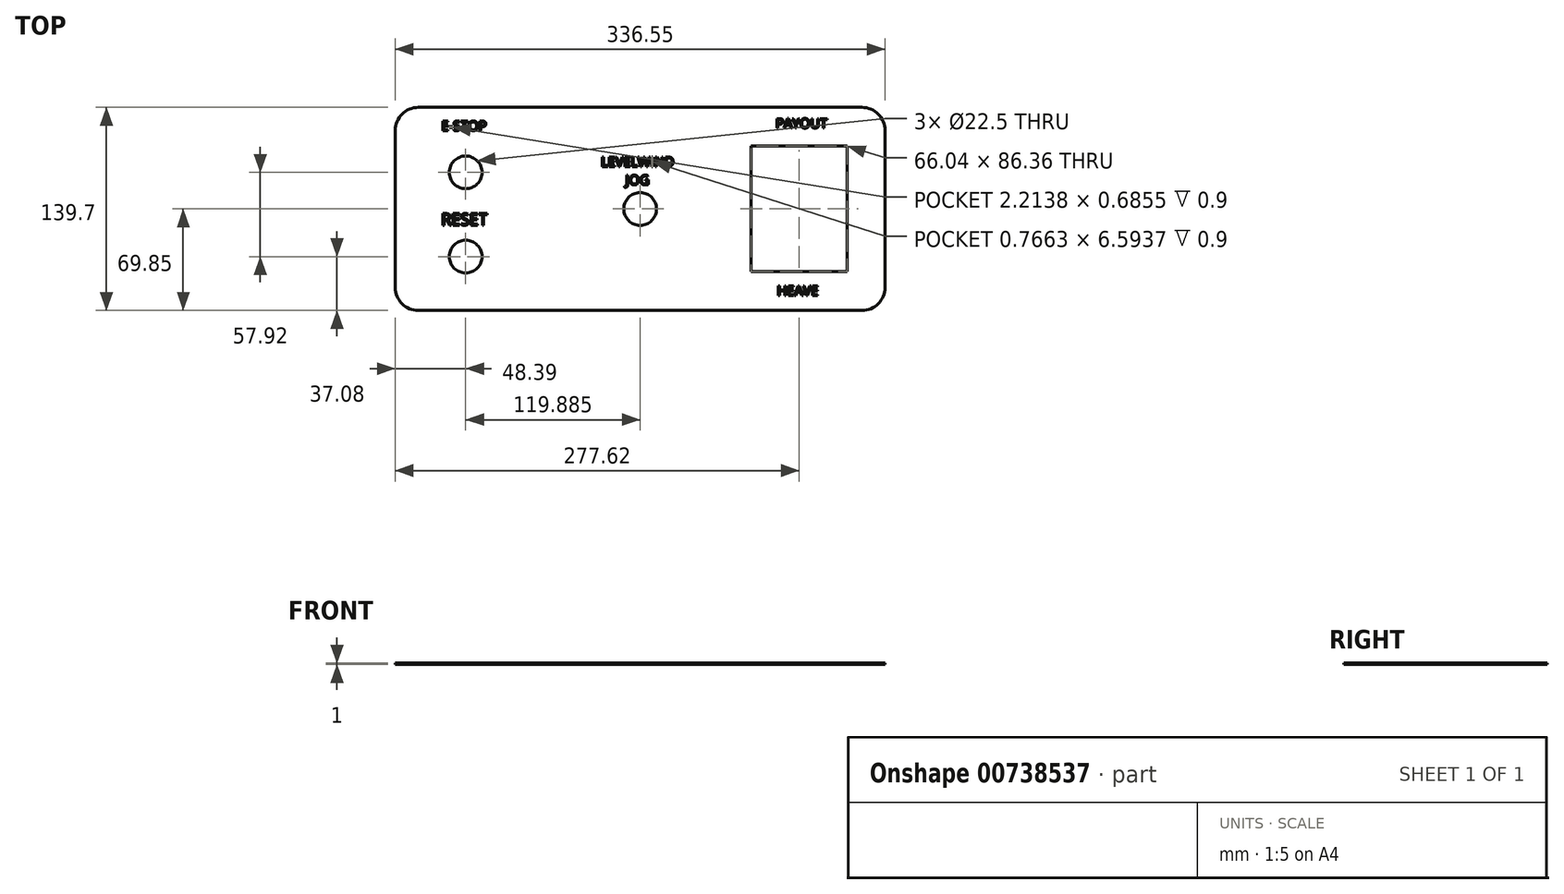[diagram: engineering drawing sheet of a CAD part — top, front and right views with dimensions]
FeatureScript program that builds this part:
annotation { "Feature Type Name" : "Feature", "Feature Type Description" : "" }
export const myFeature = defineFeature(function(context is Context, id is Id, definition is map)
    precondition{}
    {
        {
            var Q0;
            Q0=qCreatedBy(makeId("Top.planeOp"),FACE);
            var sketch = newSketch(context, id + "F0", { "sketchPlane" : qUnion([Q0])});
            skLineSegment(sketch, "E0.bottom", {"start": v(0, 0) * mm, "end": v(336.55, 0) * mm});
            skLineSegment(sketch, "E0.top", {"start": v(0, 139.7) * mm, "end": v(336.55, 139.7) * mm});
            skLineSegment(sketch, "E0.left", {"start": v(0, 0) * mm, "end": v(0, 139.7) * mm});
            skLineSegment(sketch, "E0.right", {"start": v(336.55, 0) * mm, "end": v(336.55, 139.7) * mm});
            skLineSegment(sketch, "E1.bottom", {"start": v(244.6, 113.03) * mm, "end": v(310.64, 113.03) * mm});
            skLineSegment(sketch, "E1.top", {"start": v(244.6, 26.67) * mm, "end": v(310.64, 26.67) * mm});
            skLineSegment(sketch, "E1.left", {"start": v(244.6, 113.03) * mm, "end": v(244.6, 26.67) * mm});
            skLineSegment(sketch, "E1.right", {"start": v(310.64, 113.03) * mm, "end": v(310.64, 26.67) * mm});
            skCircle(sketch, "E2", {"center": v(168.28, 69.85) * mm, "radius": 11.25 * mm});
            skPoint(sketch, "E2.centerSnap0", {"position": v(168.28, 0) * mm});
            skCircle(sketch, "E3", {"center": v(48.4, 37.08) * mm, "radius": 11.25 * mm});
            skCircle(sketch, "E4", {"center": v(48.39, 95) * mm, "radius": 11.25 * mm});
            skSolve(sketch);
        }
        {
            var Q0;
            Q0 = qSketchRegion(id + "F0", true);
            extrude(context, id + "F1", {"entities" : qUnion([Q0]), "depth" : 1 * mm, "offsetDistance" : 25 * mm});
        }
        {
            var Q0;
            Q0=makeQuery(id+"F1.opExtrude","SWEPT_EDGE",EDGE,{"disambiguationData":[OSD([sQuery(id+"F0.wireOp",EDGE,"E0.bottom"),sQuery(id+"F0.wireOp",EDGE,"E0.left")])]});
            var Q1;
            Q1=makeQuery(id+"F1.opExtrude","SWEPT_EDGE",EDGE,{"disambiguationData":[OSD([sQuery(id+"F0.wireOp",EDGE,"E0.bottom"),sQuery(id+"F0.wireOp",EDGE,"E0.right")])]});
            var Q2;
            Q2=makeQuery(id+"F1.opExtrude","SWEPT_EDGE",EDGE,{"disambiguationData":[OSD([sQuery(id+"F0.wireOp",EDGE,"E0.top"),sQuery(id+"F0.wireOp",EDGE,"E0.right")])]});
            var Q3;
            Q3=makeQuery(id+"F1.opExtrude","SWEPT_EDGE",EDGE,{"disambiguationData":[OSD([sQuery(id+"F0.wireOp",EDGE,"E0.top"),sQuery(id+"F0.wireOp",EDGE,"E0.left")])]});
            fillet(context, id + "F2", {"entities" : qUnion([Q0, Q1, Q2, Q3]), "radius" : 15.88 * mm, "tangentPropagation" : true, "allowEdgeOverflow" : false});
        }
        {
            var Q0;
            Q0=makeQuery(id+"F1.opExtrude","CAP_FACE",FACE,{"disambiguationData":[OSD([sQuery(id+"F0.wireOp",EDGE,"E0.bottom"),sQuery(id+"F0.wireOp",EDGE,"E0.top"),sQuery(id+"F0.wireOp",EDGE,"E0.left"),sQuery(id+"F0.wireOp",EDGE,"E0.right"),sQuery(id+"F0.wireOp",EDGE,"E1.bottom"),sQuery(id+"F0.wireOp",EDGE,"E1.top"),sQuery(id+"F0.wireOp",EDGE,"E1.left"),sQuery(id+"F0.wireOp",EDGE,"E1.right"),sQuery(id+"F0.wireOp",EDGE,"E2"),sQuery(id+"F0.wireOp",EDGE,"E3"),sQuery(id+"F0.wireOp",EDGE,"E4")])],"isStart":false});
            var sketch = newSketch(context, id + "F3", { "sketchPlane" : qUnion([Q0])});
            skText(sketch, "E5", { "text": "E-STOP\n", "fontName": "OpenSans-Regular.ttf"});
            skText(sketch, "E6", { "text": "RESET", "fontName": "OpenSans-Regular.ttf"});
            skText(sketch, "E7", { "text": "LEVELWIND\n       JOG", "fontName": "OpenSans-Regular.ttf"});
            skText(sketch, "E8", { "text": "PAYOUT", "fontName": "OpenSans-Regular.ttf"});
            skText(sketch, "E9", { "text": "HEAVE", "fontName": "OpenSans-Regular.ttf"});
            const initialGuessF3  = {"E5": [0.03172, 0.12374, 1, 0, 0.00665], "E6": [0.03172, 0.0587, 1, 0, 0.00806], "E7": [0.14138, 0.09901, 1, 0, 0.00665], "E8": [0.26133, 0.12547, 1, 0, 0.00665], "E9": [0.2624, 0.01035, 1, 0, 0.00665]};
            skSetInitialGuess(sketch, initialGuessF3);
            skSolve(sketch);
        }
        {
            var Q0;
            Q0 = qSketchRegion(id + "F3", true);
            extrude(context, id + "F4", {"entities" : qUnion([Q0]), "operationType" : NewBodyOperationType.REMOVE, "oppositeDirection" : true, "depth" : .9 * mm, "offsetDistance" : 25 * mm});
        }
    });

* * *

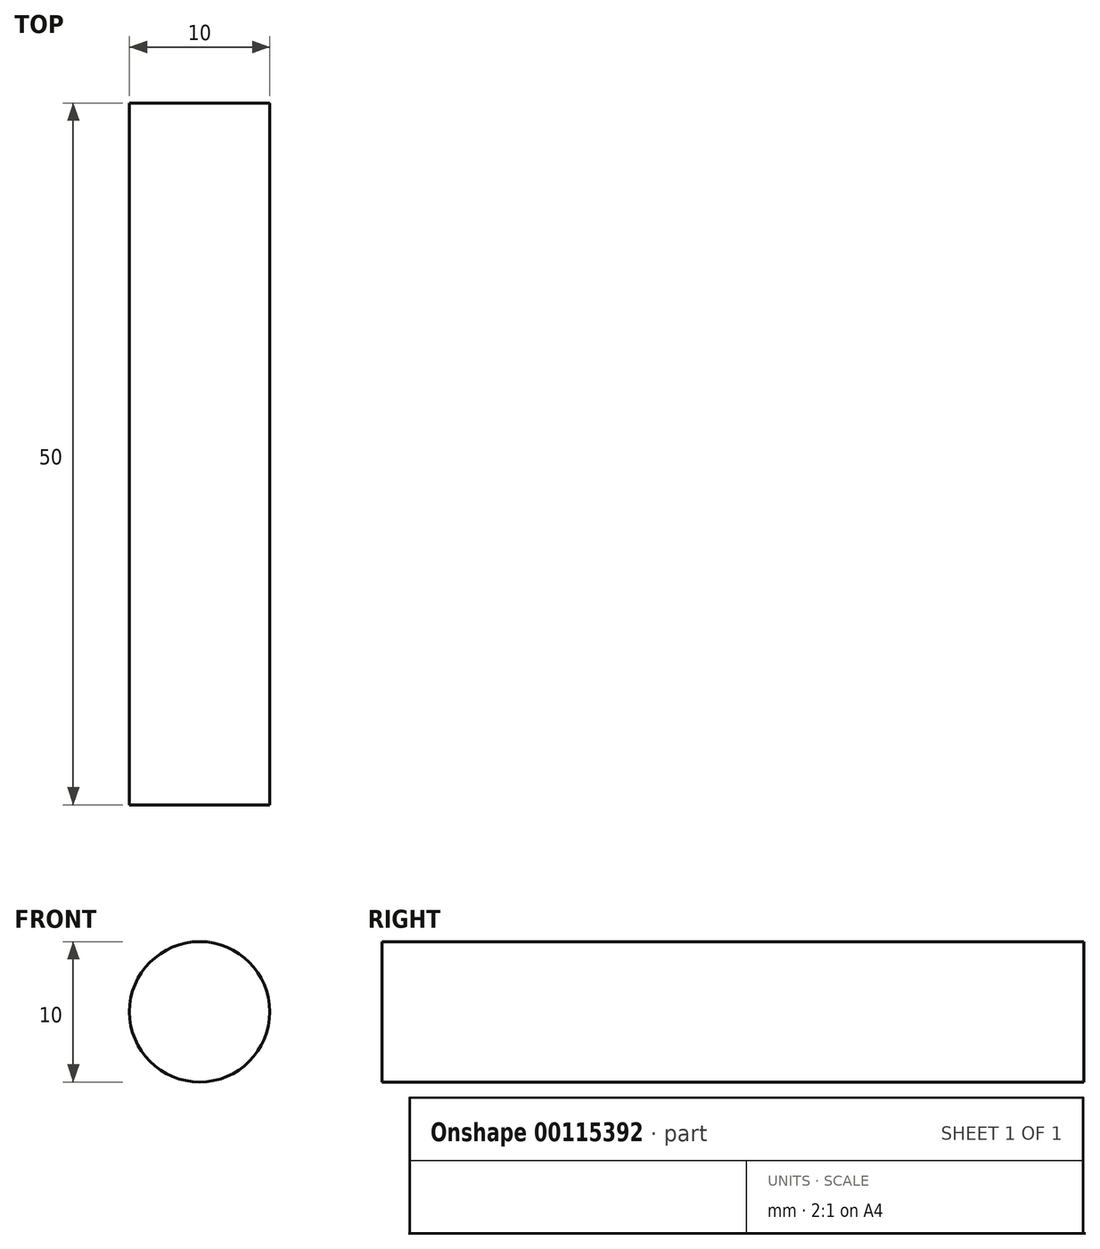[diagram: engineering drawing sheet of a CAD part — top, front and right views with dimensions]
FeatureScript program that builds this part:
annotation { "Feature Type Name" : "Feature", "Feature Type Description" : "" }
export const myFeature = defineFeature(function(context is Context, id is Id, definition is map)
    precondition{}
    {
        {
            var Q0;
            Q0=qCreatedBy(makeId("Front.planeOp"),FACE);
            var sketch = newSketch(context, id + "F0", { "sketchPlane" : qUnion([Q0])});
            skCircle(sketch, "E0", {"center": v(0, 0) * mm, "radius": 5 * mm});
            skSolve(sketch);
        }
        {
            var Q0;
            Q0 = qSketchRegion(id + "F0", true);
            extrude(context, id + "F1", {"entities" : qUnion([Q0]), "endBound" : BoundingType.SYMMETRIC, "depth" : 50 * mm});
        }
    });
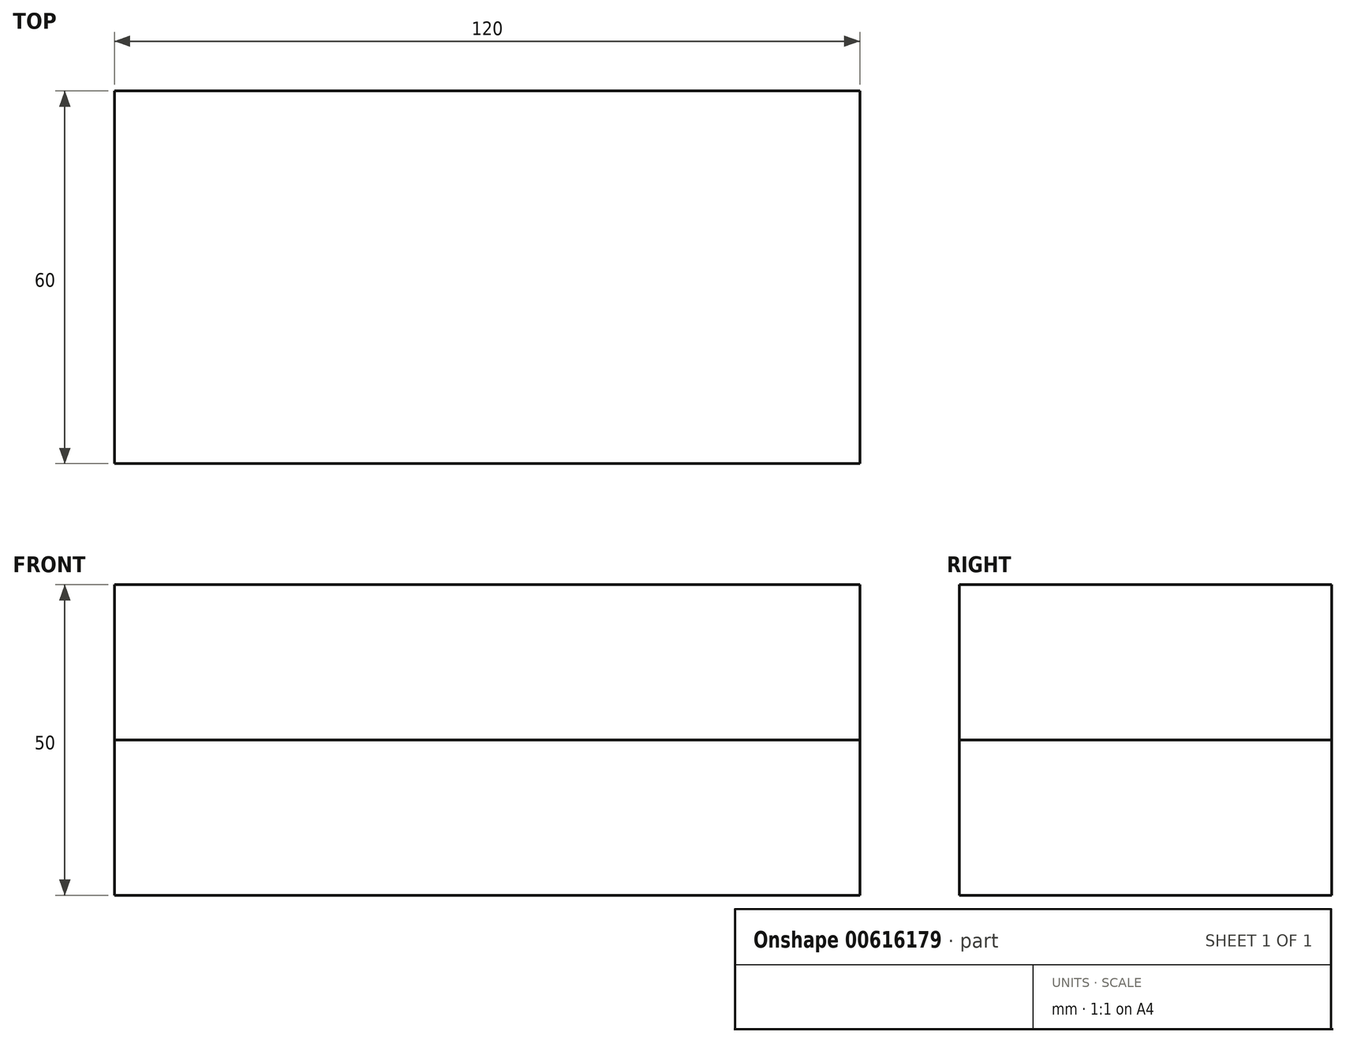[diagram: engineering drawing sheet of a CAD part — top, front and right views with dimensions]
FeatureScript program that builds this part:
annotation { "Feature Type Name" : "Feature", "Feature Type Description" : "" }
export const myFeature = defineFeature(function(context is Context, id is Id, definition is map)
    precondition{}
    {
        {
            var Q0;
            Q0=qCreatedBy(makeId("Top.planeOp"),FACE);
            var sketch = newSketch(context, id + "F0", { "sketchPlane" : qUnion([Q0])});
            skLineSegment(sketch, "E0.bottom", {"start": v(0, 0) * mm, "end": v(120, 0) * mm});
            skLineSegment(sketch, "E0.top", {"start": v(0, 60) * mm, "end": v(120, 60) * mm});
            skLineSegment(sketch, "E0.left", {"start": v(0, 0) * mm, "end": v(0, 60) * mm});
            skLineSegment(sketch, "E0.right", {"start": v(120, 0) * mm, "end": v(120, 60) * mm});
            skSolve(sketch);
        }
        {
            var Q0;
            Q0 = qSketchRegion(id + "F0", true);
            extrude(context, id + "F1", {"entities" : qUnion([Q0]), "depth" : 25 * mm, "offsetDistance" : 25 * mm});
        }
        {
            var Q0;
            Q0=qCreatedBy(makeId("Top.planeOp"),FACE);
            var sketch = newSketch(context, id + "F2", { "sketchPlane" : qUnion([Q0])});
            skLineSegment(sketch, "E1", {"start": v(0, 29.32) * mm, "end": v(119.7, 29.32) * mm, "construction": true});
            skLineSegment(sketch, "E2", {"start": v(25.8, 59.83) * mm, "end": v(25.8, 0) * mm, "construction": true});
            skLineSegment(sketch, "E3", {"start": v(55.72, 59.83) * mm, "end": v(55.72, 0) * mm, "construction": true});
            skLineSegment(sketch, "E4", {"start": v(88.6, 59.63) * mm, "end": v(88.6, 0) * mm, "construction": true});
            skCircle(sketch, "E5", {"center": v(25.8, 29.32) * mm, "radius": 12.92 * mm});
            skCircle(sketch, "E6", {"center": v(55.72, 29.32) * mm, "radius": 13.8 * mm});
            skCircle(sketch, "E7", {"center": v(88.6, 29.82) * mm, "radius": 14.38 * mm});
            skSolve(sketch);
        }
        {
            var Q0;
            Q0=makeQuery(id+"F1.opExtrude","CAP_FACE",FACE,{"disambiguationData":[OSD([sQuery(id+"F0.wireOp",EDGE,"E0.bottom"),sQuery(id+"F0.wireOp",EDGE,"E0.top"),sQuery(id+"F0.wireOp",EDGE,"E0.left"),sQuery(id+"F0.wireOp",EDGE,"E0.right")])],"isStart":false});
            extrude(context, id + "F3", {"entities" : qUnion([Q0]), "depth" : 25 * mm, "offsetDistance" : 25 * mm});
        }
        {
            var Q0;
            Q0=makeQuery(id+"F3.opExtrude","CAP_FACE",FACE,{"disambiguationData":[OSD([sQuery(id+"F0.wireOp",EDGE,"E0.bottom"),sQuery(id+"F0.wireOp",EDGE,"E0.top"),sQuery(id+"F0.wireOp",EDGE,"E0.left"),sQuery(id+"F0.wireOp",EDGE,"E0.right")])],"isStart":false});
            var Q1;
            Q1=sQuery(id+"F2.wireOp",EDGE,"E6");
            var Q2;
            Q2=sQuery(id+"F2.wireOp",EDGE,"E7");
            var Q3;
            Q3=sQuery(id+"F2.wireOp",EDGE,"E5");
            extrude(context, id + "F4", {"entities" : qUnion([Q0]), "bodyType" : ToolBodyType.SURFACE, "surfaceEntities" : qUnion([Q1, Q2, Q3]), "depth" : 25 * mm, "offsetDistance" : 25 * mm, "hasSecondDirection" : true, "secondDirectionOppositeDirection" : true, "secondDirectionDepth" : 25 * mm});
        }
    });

==

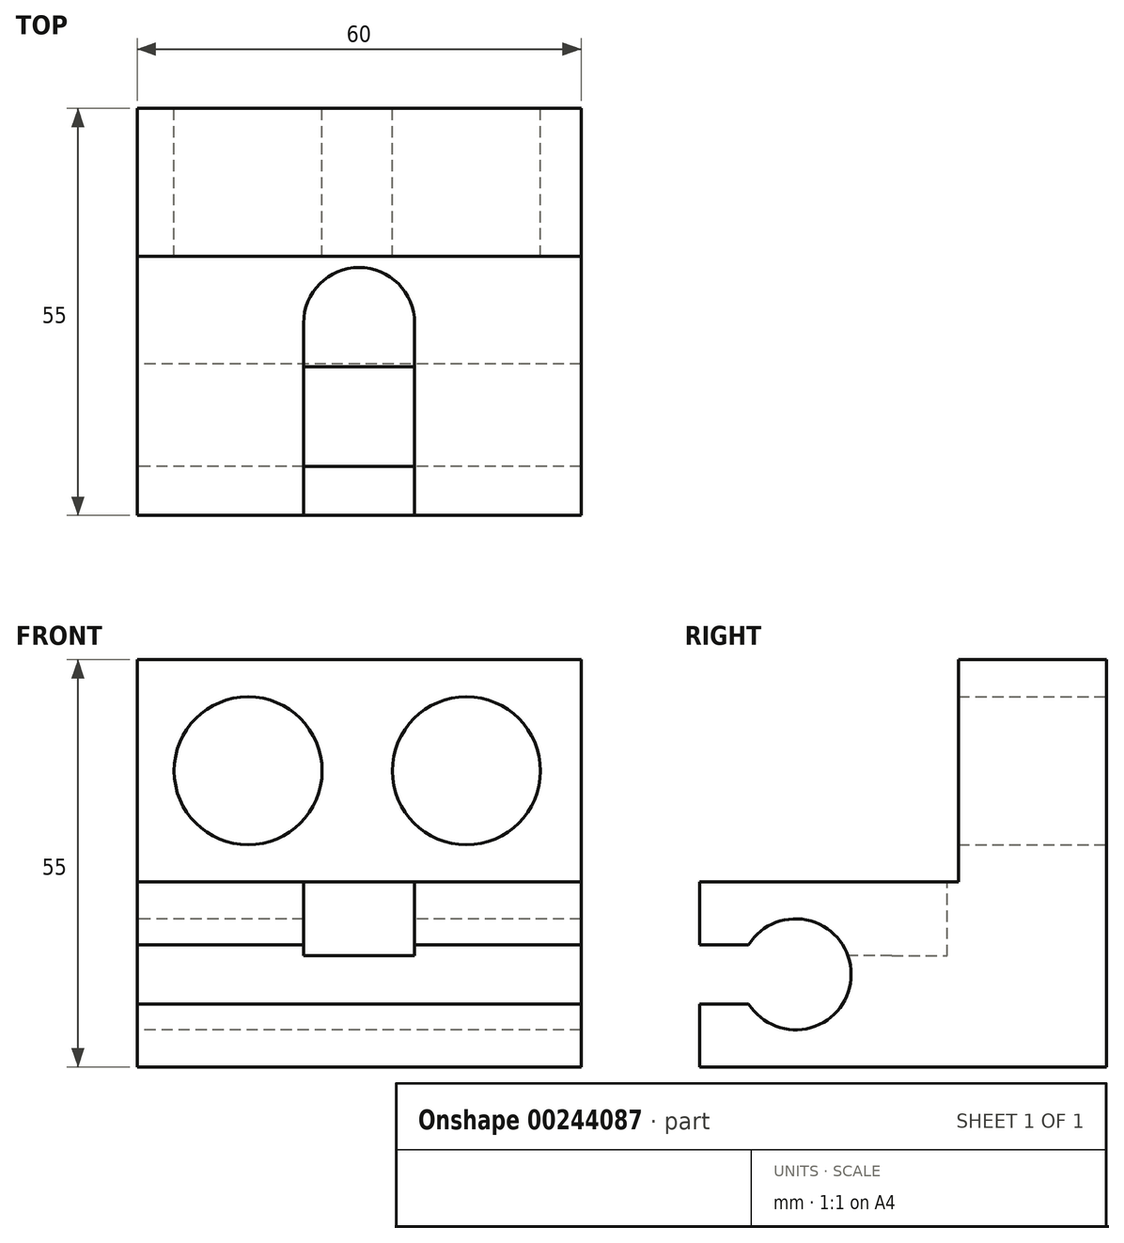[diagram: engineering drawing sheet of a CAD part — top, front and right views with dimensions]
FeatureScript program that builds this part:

• What the task requires: Count the lines in the records above that contain the string "construction". Give only the number.

• Output below: 4